With his acquisition of Starwood three years ago, Arne Sorenson created the world's largest hotel empire. Globally, 20 percent of new hotel rooms being built are now Marriott properties. But Sorenson wants more
Arne Sorenson was either out of his mind or making the best move of his career when he picked up the phone in October 2015 and dialled Bill Marriott. The octogenarian patriarch of the hotel empire had anointed Sorenson as Marriott’s CEO just three years earlier, the first time someone from outside the family had led the 92-year-old firm. Now Sorenson was going to propose something crazy: Spend $13.6 billion to buy rival Starwood Hotels, which ran upscale chains like the W, St Regis and Le Meridien. This at a time when Marriott’s market cap was just $20 billion and traditional hotels were fighting a furious rearguard action against internet upstarts like Airbnb and Vrbo.

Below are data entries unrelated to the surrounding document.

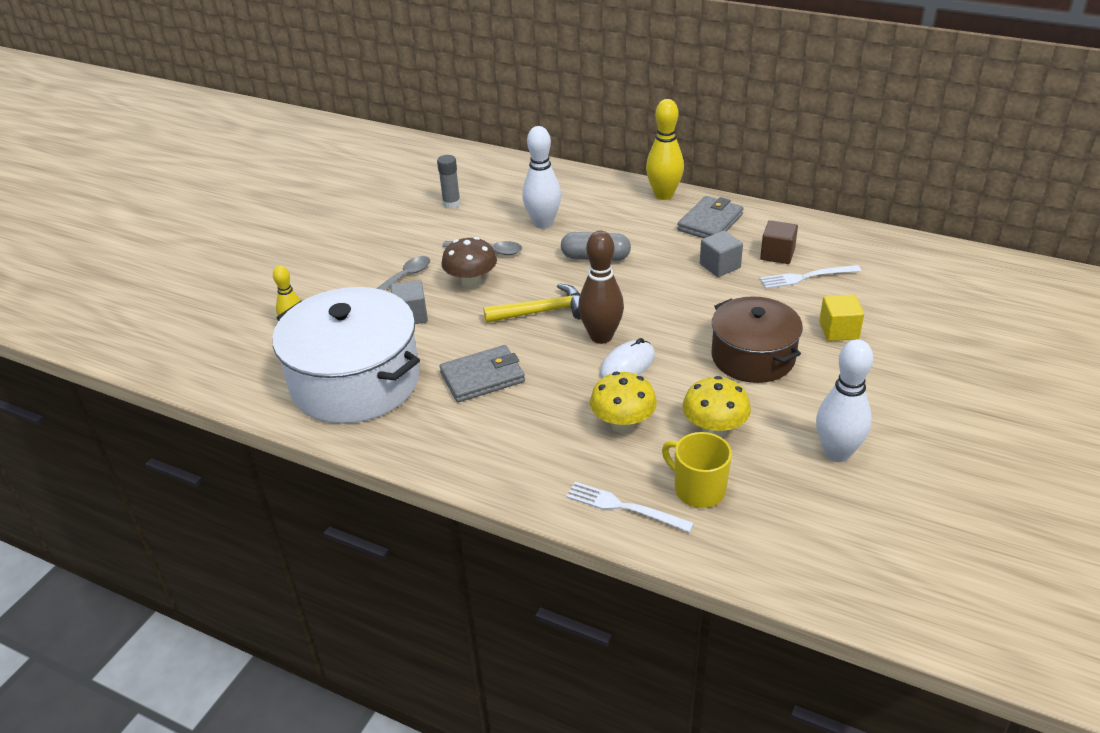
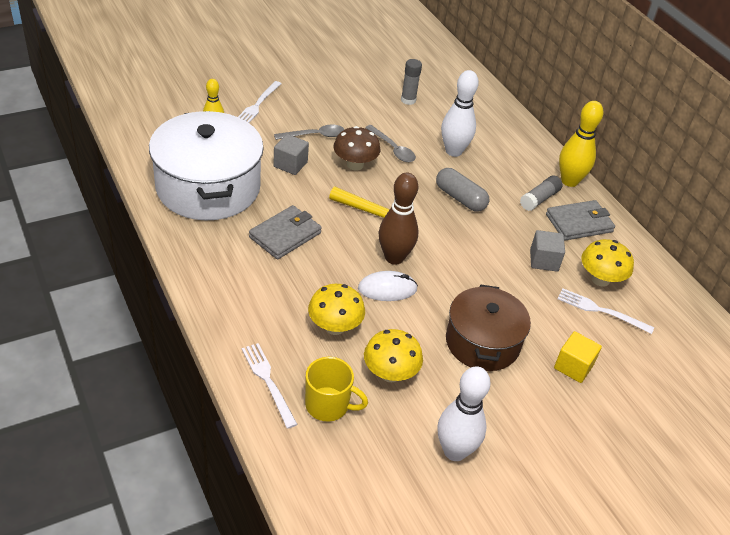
camera: 30 degrees right, 5 degrees up
grey wallet [439,345,525,403] -> grey wallet turned 60 degrees counterclockwise [249,205,322,260]
yellow mug [662,432,732,508] -> yellow mug turned 120 degrees clockwise [305,357,368,422]
brown cube [760,220,798,264] -> yellow mushroom [581,239,634,287]
none -> white fork [238,81,281,123]
none -> grey glue stick [520,176,562,211]

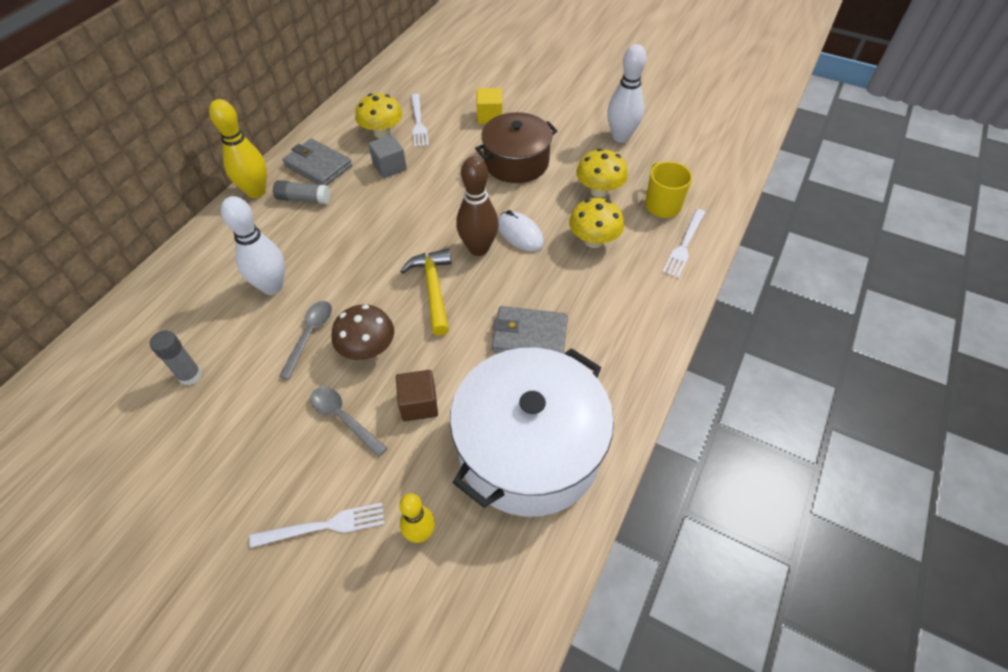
camera: 120 degrees left, 10 degrees up
grey cube [273,134,309,175] -> brown cube [396,370,438,421]
grey capsule [436,168,489,212] -> none

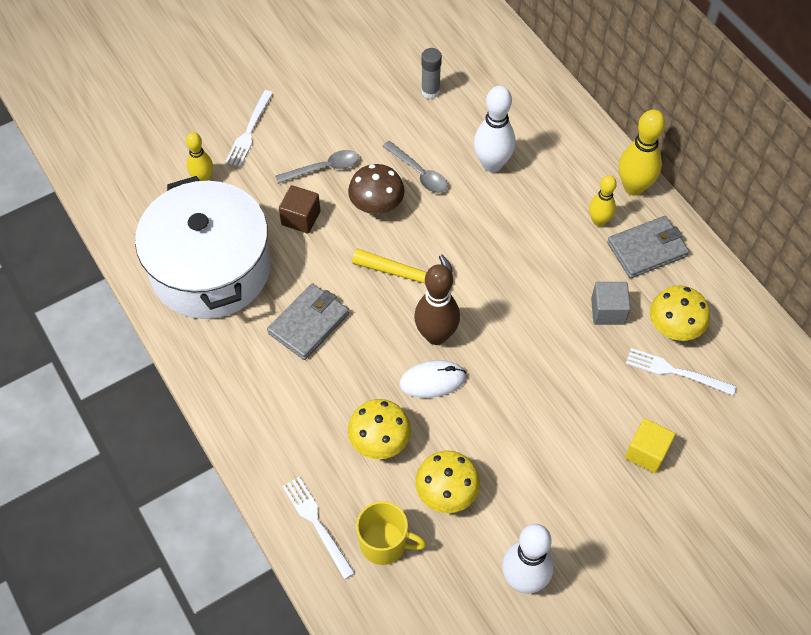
camera: 120 degrees right, 5 degrees up
grey glue stick [273,180,330,204] -> yellow bowling pin [589,175,617,226]
brown pot [475,112,557,183] -> none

“It was obvious he was thinking, Oh, my God, are you kidding? A $13 billion deal?” Sorenson recalls. “Everything’s going so well already, why would you add this to it?”
But Sorenson couldn’t shake the idea of adding Starwood’s 11 brands, including Westin and Sheraton, to Marriott, which would create the largest hotel company in the world. When the former lawyer sat down with Bill Marriott to review financial models four days later, he was persuasive. Marriott signed off.
The rise of Airbnb and changing tastes in travel among millennials, favouring Instagram charm over cookie-cutter predictability, risked making hoteliers irrelevant. Marriott under Sorenson has been anything but. The company’s footprint has doubled during his tenure to more than 1.3 million rooms. Its revenue topped $20 billion in 2018, up by 62 percent over five years. Postulate that Airbnb is an industry killer and Sorenson, 61, quickly points out that Marriott’s revenues per available room have grown in each quarter for the last five years. “Is that the death of hotels?” he says, the corners of his mouth curling into a smile. “I don’t think so.”
Investors can also smirk—Marriott’s shares are up by 226 percent since Sorenson took over in March 2012, besting competitors like Hyatt (up 69 percent) and Hilton (up 117 percent since its 2013 IPO) and crushing the S&P 500 (up 113 percent). That market performance, plus its reputation for job creation (it has 730,000 workers), alongside sustainability efforts like the decision to stop offering single-use plastic toiletries, powered Marriott’s return to Forbes’s Just 100 list of America’s best corporate citizens this year.
But despite the plaudits, last year was rocky for Sorenson. Marriott discovered a massive data breach in Starwood’s systems, leading to a $126 million fine. Strikes in the US over workers’ wages cut into its 2018 revenue, and Trump’s xenophobic rhetoric caused a slump in international travel to the US.